Exercice ▸ Expliquez, d'après l'extrait source ci-dessous, pourquoi le rythme de croisière de la rubrique « Qualité France » a été réduit.

Extrait source ▸
•••••

Autant 2015 aura ressemblé à une forme d’accalmie, ce qui nous amené à réduire drastiquement le rythme de croisière de notre chère rubrique « Qualité France », autant 2016 semble annoncer une explosion de navets cataclysmique, sur tous les fronts. Rendez-vous compte, on est à peine en février, et Les Tuche 2 est déjà traité de « phénomène », Kev Adams est déjà à l’affiche d’un nouveau film « trobien yolo LOL », et les multiplexes menacent d’être engloutis sous les suites de comédies dont on ne sait pas trop bien si elles étaient attendues et requises – coucou Joséphine s’arrondit, coucou Pattaya, coucou aussi La tour 2 contrôle infernale. On a aussi eu droit à un pastic…pardon, un plagiat de Little miss Sunshine bien hideux (Paris Willouby) et à une « comédie populaire qui fait du bien à ma France » © avec La Vache, dont l’affiche est par contre bien plus photoshoppée que celle du Salon de l’Agriculture.

•••••

Éléments enregistrés du jeu de données:
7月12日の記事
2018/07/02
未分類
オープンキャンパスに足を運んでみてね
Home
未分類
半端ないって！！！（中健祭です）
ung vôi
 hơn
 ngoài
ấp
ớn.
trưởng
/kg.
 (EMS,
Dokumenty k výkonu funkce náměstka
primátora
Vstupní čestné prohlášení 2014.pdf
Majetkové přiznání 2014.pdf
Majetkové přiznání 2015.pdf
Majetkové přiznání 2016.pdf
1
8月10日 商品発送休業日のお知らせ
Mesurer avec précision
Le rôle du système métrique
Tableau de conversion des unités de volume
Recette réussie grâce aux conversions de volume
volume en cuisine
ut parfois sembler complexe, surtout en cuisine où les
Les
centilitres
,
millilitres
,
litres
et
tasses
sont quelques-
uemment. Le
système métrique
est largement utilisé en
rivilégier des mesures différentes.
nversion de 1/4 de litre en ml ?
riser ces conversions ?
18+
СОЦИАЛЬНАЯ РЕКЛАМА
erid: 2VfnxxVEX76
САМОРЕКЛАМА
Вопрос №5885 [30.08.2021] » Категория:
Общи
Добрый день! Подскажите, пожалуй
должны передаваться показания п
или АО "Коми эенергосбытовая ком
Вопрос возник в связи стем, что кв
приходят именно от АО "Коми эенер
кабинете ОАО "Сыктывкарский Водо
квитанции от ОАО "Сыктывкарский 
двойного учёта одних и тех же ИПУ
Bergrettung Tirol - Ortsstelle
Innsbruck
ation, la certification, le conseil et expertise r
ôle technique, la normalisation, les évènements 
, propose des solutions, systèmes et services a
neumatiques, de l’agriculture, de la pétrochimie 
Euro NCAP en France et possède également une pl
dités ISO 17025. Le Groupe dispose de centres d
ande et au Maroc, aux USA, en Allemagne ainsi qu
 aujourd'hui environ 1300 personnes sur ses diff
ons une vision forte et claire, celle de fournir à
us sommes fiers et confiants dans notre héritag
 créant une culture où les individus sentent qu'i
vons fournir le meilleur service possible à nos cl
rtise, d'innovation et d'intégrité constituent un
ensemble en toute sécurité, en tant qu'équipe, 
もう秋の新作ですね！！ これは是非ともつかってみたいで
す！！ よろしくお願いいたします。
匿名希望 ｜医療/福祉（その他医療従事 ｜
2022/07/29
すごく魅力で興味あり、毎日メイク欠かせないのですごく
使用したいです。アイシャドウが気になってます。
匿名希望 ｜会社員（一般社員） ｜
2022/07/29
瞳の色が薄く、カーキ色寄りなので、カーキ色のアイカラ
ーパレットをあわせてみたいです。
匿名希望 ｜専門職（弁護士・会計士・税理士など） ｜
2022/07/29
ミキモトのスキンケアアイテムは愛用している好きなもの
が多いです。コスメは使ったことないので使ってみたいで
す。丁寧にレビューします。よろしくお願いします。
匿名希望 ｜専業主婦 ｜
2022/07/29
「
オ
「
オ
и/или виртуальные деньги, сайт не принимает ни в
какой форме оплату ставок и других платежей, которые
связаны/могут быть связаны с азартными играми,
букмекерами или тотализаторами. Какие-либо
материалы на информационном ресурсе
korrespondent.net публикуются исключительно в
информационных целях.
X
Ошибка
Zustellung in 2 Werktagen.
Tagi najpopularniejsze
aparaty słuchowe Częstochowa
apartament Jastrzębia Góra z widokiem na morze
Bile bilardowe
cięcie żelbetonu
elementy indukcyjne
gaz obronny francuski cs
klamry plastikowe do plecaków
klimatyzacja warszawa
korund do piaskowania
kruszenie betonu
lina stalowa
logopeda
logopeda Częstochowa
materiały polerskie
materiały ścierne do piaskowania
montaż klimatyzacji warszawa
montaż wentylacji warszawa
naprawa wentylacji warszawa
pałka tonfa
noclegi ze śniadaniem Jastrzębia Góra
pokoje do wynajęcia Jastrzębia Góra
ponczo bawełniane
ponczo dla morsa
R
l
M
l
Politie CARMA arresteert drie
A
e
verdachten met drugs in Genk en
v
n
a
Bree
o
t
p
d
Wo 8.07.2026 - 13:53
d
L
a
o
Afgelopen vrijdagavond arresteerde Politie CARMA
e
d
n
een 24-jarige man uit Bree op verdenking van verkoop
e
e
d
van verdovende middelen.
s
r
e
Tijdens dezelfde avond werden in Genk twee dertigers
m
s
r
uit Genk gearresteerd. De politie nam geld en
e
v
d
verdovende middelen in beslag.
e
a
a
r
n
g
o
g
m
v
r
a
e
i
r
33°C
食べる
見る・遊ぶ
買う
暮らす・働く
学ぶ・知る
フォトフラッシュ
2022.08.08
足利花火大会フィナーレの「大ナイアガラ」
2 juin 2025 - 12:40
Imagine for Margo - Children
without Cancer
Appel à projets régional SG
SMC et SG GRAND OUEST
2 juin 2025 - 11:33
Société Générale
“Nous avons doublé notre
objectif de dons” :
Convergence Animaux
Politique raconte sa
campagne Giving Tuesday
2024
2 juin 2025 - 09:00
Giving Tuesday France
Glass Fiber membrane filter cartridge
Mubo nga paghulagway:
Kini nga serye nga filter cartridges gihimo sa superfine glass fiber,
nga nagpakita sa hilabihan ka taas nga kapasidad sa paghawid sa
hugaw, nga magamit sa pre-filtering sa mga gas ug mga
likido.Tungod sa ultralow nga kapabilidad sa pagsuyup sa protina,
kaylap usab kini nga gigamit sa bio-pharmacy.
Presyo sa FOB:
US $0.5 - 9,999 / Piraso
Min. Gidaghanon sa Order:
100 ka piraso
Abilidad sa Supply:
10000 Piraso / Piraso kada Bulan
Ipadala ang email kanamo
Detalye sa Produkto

•••••

Corrigé ▸ La rubrique « Qualité France » a vu son rythme de croisière réduit drastiquement parce que l'année 2015 a ressemblé à une forme d'accalmie.